── Given passage ──

I'm not sure if this is possible on an ebike (I have zero experience with them, as they're not legal most places near me, so I haven't looked into them much). But if it were a normal bike, its another option to consider.


----------



## eb1888 (Jan 27, 2012)

If your last bike was a Fuel Ex in Medium, a new bike with longer modern geo could be too big for you in a Large.
You can push your seat forward besides the other things.


----------



## minimusprime (May 26, 2009)

the rise comes with a 55mm stem and bars that have a small amount of rise. Get a 40mm stem and a 35-40mm rise bar. One of my personal favorites is the PNW range handlebar as it's 2014 aluminum which has nice vibration damping, 35mm rise and a bit more back sweep then is typical. As some one whom has back issues, and has sprained their hands more then a few times, it's a great bar for this bike. Fwiw, I have an XL rise and my wife has a M, I'm 6'2" she's 5'8" and neither of us are on the stock handlebar or stem.


----------



## allroads (Feb 24, 2004)

For the OP, have you considered your saddle tilt, and saddle profile for that matter, as part of the equation? The saddle angle can pitch you forward and thereby increase the forward lean and the weight on your hands. Of course, there are also other limits of comfort to consider when changing the saddle tilt.

Just a thought...


----------



## GoldenKnightMTB (11 mo ago)

I have a similar issue, my left wrist goes numb when I'm going downhill. I have tried rotating my grip angle, adjusting my dropper lever, brakes. I feel like my bars tilt down a bit. Should I rotate them forward/up a bit. 
Anyone had experience with Intense grips? which I'm using.


----------



## goofyarcher (Jul 12, 2020)

On my 2022 trek i went to 35mm 8% bars Spanks vibracore fixed it for me


----------



## elder_mtber (Jan 13, 2004)

eb1888 said:


> If your last bike was a Fuel Ex in Medium, a new bike with longer modern geo could be too big for you in a Large.
> You can push your seat forward besides the other things.


Going to try the seat forward adjustment. Thanks.


----------



## Cary (Dec 29, 2003)

elder_mtber said:


> Going to try the seat forward adjustment. Thanks.


Would help a great deal if you tell your height, if you are normally proportioned, and post a photo of the bike from the side. Right now we are shooting in the dark. More information will result in better advice.


----------



## Cary (Dec 29, 2003)

GoldenKnightMTB said:


> I have a similar issue, my left wrist goes numb when I'm going downhill. I have tried rotating my grip angle, adjusting my dropper lever, brakes. I feel like my bars tilt down a bit. Should I rotate them forward/up a bit.
> Anyone had experience with Intense grips? which I'm using.


Play with tilt, try different grips. Both are very personal and what helps one person may not help another. For me going to smaller grips helps with numbness,despite having relatively large hands. My buddy, it was larger grips.


----------



## Shark (Feb 4, 2006)

Are you sure the nose of the seat isn't slightly too low?

It doesn't take much.

Sent from my SM-G991U using Tapatalk


----------



## vikb (Sep 7, 2008)

elder_mtber said:


> On my mountain bike, I definitely feel like there is too much weight on my hands, especially when seated and maybe riding an easy, smooth trail.


Higher bars and/or a slacker seat tube will both reduce weight on the hands. A shorter stem could help depending on what you are running now.

───
── Dataset content ──

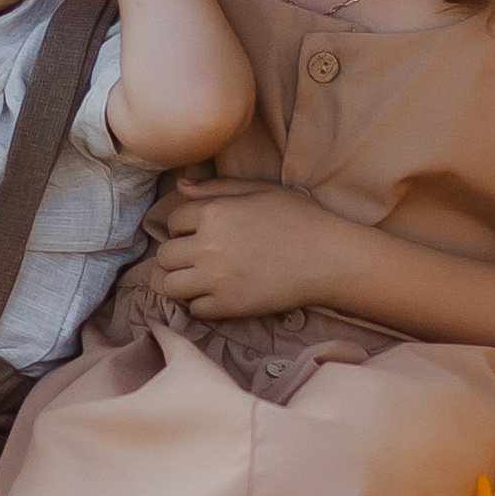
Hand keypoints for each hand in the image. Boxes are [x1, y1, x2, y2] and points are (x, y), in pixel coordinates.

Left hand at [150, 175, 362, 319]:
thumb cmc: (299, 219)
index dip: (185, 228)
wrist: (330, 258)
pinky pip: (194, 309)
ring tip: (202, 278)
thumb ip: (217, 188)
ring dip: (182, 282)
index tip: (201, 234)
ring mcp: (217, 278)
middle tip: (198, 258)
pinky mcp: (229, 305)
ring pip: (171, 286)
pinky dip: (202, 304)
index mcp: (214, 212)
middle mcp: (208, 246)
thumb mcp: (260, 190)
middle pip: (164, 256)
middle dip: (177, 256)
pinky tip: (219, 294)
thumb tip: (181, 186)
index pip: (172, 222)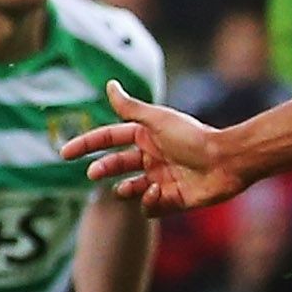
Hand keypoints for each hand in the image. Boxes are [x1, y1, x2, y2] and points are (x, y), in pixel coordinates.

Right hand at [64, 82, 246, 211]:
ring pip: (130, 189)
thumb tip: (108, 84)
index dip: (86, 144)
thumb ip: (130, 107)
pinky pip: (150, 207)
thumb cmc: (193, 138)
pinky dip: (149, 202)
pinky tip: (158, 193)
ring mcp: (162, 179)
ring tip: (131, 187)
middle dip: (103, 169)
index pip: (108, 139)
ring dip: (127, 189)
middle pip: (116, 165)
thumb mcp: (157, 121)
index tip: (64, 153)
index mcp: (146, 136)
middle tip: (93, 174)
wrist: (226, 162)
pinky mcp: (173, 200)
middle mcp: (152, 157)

───
── Dataset content ──

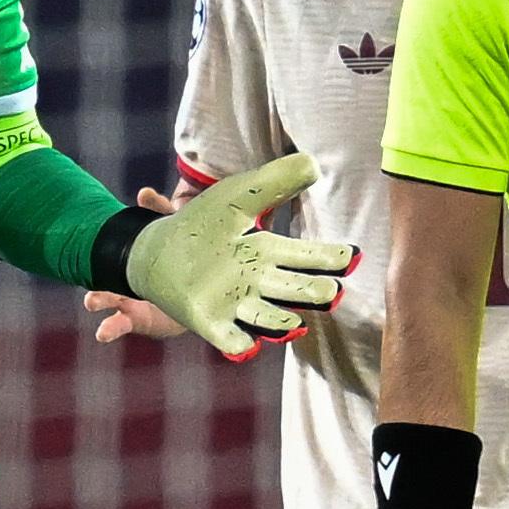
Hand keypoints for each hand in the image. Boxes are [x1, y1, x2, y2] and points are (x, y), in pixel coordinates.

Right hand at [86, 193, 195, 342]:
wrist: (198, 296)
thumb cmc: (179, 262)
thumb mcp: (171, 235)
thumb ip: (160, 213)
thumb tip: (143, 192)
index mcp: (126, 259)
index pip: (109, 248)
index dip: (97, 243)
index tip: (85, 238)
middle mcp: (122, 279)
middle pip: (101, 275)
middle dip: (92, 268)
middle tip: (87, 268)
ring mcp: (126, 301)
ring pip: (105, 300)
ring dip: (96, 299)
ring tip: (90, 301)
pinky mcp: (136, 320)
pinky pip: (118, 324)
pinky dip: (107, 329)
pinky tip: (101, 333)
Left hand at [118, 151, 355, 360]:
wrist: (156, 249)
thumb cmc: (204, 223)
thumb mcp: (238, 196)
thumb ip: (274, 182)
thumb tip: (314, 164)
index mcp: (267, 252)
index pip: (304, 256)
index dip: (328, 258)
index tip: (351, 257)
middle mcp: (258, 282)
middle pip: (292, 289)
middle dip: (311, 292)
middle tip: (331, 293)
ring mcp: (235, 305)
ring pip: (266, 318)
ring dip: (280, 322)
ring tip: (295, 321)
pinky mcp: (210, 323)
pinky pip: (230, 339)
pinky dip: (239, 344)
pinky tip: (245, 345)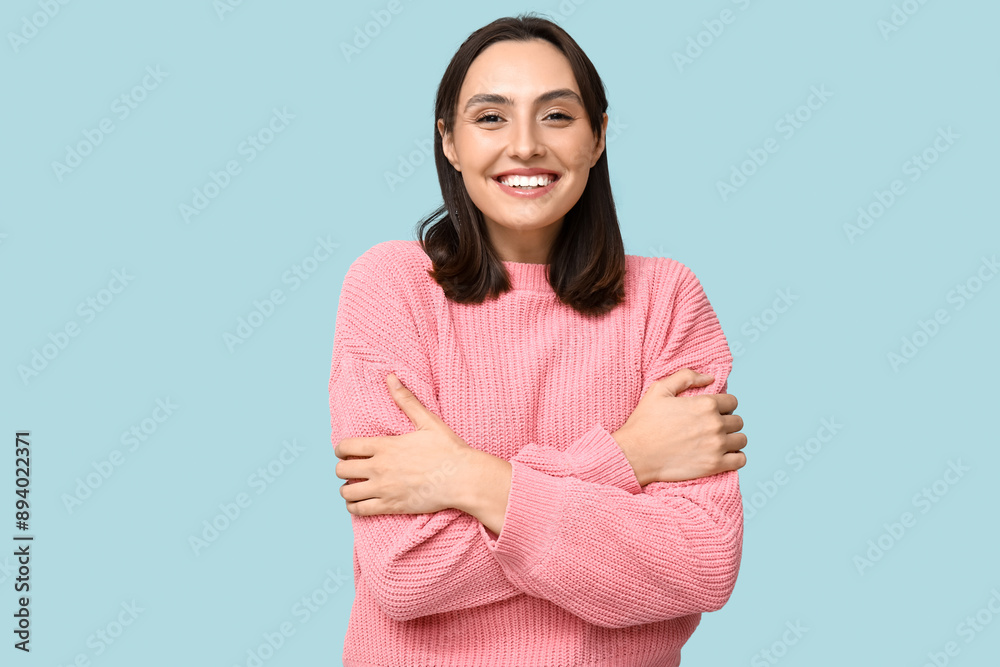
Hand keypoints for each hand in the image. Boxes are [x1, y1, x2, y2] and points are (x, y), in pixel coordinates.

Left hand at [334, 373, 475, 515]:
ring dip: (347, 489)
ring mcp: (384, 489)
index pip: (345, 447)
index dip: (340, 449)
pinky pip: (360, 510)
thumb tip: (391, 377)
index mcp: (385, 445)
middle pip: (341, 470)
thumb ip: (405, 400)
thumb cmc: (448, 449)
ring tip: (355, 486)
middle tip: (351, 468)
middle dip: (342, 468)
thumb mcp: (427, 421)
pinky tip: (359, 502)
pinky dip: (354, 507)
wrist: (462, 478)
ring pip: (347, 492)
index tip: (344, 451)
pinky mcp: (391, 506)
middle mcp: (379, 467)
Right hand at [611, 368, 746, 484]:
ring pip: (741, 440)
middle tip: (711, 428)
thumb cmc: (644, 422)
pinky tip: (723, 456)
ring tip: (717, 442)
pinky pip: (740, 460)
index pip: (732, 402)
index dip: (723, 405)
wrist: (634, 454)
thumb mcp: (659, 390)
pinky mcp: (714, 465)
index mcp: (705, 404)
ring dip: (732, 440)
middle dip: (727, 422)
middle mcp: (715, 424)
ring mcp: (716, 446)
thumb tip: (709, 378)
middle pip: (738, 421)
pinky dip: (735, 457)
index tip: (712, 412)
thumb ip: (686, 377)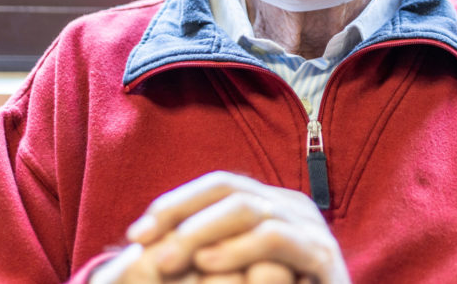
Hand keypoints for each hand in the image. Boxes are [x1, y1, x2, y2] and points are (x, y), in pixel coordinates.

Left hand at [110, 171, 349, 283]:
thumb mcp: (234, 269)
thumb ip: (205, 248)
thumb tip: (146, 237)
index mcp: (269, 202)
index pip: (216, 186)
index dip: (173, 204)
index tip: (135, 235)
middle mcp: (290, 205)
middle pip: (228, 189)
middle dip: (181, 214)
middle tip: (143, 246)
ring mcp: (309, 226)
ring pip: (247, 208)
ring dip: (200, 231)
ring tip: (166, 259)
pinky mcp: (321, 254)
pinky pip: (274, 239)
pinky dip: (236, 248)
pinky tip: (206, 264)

───

Work to be completed:
Rewrite the paragraph in the forum thread that begins "Play with tilt, try different grips" as a short bulleted list that keeps its main points.

Exercise result:
- Experiment with tilt and try different grips.
- Both are very personal, and what helps one person may not help another.
- Smaller grips help the writer with numbness, despite relatively large hands.
- For the writer's buddy, larger grips helped.